ZADANIA DO WYKONANIA
**1)** Do jakiego miasta w Wietnamie dotarli podróżnicy według relacji z wyprawy po Indochinach?
**2)** Przepisz z relacji z wyprawy po Indochinach wszystko od słów „To już przedostatni” aż po słowa „cesarskiego miasta Hue.”.

To już przedostatni odcinek relacji z wyprawy Moniki Galickiej i Ryszarda Jóźwiaka. Przemierzają Indochiny, by zgłębiać tajniki dalekowschodnich sztuk walki. Właśnie dotarli do cesarskiego miasta Hue w Wietnamie.
Dni 14 i 15
Wietnamskie Koleje Państwowe. Szczerze mówiąc nie bardzo wiedzieliśmy, czego możemy, a raczej czego powinniśmy się po nich spodziewać. Podróż autobusami była niecodziennym doświadczeniem, z pewną niecierpliwością oczekiwaliśmy więc kolejnego wyzwania – przejazdu nocnym pociągiem z Sajgonu do cesarskiego miasta Hue.

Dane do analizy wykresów

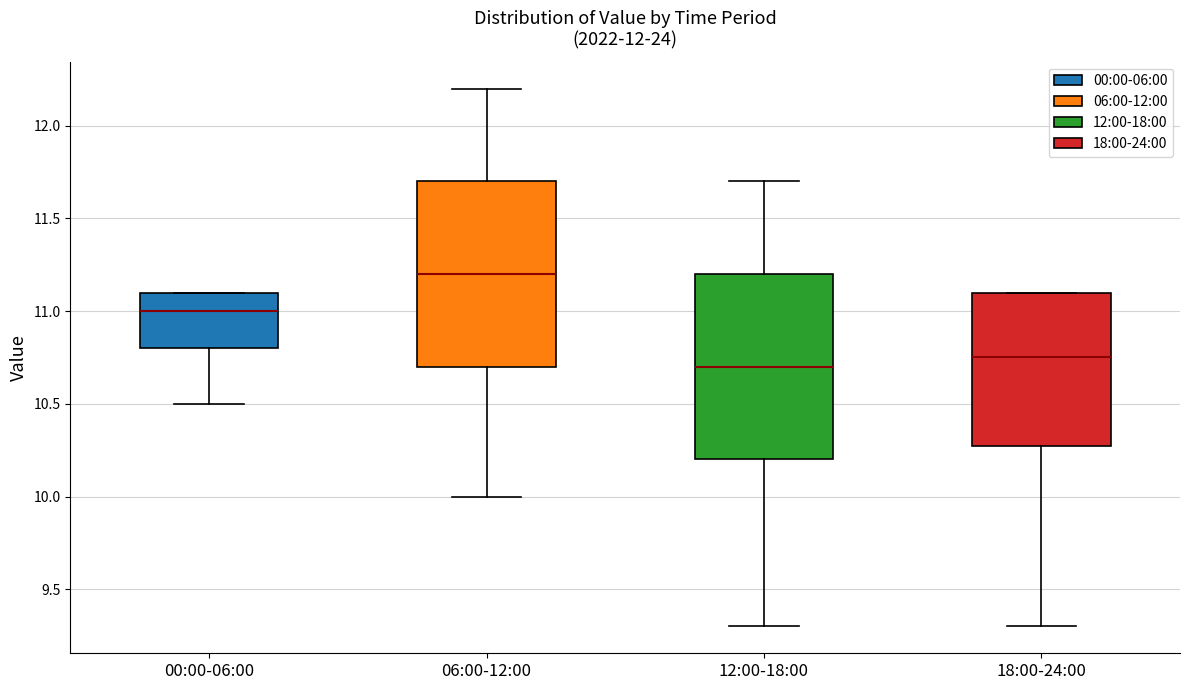

Reading left to right, read every box against the y-axis: the position of its median line, the range the box covers, and the ends of its whiskers. The values are not printed on the chart, so give them approximately, as read against the axis.

00:00-06:00: median 11.00, box 10.80 to 11.10, whiskers 10.50 to 11.10
06:00-12:00: median 11.20, box 10.70 to 11.70, whiskers 10.00 to 12.20
12:00-18:00: median 10.70, box 10.20 to 11.20, whiskers 9.30 to 11.70
18:00-24:00: median 10.75, box 10.30 to 11.10, whiskers 9.30 to 11.10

ODPOWIEDZI DO ĆWICZENIA
**1)** Do cesarskiego miasta Hue.

**2)**
To już przedostatni odcinek relacji z wyprawy Moniki Galickiej i Ryszarda Jóźwiaka. Przemierzają Indochiny, by zgłębiać tajniki dalekowschodnich sztuk walki. Właśnie dotarli do cesarskiego miasta Hue w Wietnamie.
Dni 14 i 15
Wietnamskie Koleje Państwowe. Szczerze mówiąc nie bardzo wiedzieliśmy, czego możemy, a raczej czego powinniśmy się po nich spodziewać. Podróż autobusami była niecodziennym doświadczeniem, z pewną niecierpliwością oczekiwaliśmy więc kolejnego wyzwania – przejazdu nocnym pociągiem z Sajgonu do cesarskiego miasta Hue.